In the circuit shown in Figure, the battery is an ideal one, with emf V. The capacitor is initially uncharged. The switch S is closed at time t = 0 .
(a) Find the charge Q on the capacitor at time t.

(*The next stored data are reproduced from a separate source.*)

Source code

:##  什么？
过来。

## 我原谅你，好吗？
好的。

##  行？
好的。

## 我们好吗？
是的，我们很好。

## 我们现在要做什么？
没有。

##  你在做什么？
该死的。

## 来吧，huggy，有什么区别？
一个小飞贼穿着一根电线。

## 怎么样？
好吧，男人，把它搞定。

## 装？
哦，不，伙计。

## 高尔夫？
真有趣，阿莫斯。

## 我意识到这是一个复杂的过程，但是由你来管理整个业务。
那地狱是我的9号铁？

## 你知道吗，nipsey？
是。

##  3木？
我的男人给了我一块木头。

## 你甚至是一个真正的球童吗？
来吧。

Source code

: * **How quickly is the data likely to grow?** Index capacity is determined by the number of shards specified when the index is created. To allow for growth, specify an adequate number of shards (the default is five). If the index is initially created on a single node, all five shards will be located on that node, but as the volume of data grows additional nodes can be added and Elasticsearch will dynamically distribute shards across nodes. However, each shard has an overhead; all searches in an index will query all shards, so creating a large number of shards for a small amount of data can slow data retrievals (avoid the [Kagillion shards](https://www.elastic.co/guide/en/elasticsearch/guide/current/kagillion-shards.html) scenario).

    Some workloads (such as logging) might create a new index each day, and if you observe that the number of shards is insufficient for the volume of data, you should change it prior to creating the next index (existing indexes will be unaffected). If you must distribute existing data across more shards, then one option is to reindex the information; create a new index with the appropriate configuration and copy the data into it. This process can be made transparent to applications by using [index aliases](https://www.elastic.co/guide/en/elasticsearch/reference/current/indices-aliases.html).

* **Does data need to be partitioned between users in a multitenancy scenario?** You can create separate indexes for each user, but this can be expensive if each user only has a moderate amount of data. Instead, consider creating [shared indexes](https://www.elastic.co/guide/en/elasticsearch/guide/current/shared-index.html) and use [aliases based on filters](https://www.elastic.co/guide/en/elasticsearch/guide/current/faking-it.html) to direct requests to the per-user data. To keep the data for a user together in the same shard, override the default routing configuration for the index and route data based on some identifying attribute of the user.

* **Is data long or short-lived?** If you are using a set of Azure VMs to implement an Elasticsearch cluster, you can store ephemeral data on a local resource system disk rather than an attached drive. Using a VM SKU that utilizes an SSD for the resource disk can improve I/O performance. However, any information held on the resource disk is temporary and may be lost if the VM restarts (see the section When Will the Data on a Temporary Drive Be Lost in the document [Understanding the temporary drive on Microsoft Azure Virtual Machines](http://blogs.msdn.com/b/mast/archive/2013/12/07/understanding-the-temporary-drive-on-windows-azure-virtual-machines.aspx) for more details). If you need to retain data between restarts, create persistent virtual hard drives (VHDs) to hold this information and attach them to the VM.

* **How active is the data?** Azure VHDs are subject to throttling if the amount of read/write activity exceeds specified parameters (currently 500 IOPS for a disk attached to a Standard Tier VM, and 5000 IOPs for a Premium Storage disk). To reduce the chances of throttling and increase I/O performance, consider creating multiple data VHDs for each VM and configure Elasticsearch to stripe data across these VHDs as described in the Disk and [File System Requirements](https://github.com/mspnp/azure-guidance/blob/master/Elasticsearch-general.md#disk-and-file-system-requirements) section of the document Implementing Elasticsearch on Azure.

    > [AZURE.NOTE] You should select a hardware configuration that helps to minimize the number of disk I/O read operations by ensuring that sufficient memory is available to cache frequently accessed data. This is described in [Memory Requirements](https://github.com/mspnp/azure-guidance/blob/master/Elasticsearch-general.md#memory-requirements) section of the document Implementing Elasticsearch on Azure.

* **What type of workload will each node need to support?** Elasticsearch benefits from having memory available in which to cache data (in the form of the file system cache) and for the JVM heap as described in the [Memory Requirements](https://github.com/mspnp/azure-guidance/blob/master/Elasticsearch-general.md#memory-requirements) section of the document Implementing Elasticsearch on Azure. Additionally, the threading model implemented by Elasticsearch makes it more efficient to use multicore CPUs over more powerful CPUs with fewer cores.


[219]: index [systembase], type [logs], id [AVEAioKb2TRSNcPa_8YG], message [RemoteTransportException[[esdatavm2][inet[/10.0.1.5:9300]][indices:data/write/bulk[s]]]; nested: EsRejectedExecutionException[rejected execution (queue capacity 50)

(b) Find the current in AB at time t. What is its liniting value as `t rarr oo`:
.

Let at any time t charge on capacitor C be Q. Let currents are
as shown in fig. Since charge Q will increase with time 't'
therefore `i_1 = (dQ)/(dt)`

(a) Applying Kirchoff's second law in the loop MNABM.
`V = (i-i_1)R + iR`
or `V = 2iR -i_1R ..........(i)`
Similarly, applying Kirchoff's second law in loop MNSTM,
we have
`V = i_1R + Q/C + iR` ......(ii)
Eliminating i from equation (1) and (2), we get
`V = 3i_1R + (2Q)/C or 3i_1R = V - (2Q/C)`
or `i_1 = 1/(3R) (V-(2Q)/C) or (dQ)/(dt) = 1/(3R)(V-(2Q)/C)`
or `(dQ)/(V-(2Q)/C) = (dt)/(3R) or int_(0)^(Q) (dQ)/(V-(2Q)/C) = int_(0)^t (dt)/(3R)`
This equation gives Q `= (CV)/2 (1-e^(-2t//3RC))`
(b) `i_1 = (dQ)/(dt)`
`i_1 = d/(dt) [ (CV)/2 (1-e^(-2t//3RC))]`
`=(CV)/2 xx 2/(3RC) xx e^(-2t/3RC) = V/(3R) e^(-2t//3RC)`
From equation(i)
`i = (V+i_1R)/(2R) = (V+V/3e^(-2t//3RC))/(2R)`
`:. Current through AB`
`i_2 = i - i_1 = (V + V/3 e^(-2t//3RC))/(2R)` - V/R e^(-2t//3RC)`
`i_2 = V/(2R) - V/(6R) e^(-2t//3RC)`
`i_2 = V/(2R) as t rarr oo` .